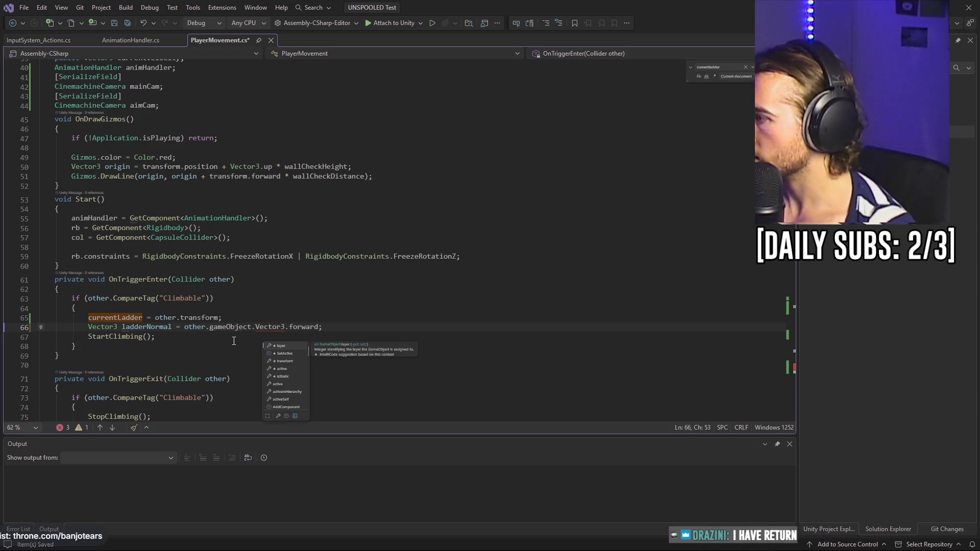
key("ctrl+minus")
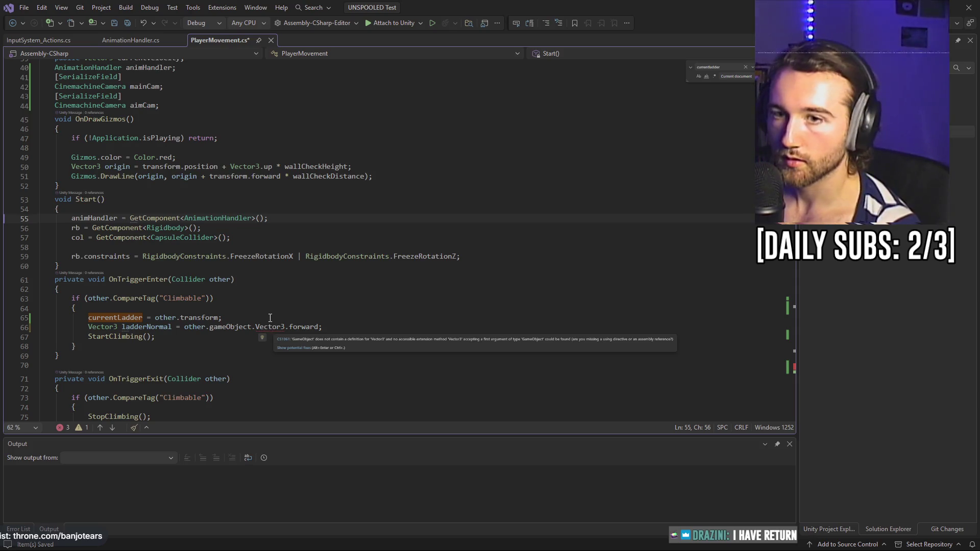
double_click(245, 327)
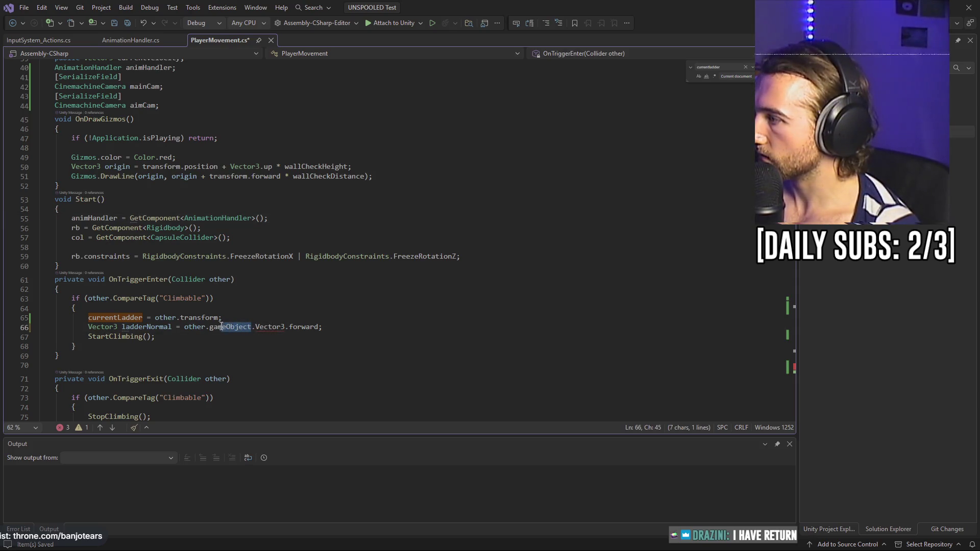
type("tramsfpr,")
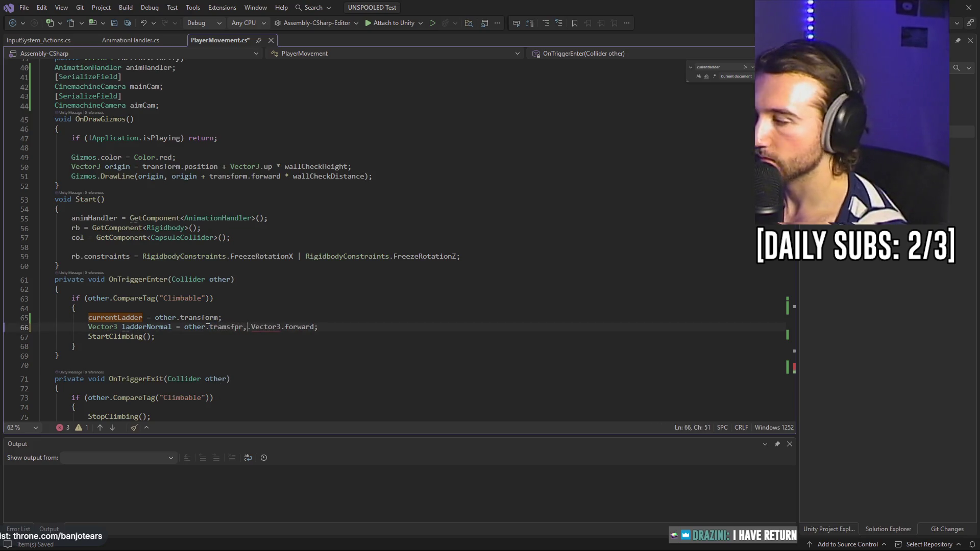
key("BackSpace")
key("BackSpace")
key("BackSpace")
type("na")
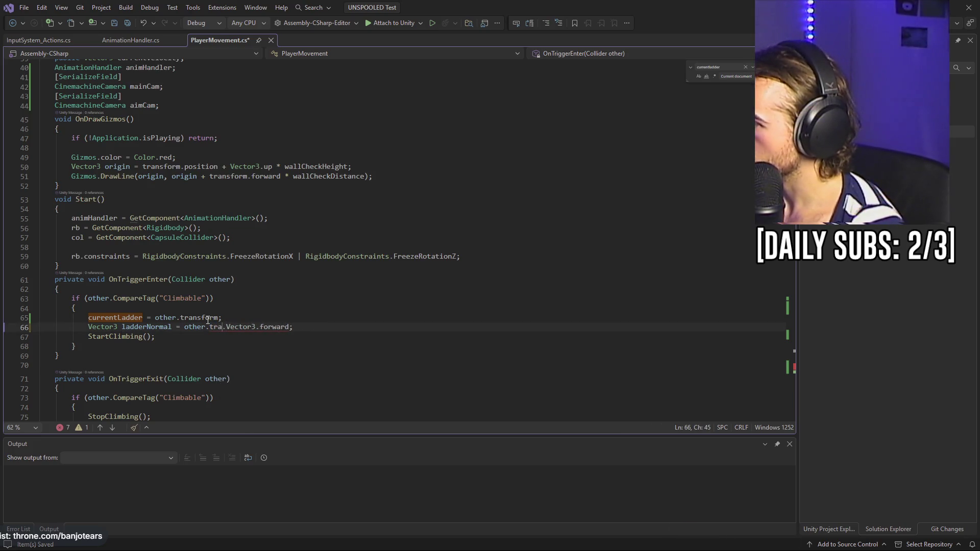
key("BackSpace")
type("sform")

What you will do:
Once the pictures are removed, copy the listing exactly.

Answer section:
key("ctrl+minus")
double_click(245, 327)
type("tramsfpr,")
key("BackSpace")
key("BackSpace")
key("BackSpace")
type("na")
key("BackSpace")
type("sform")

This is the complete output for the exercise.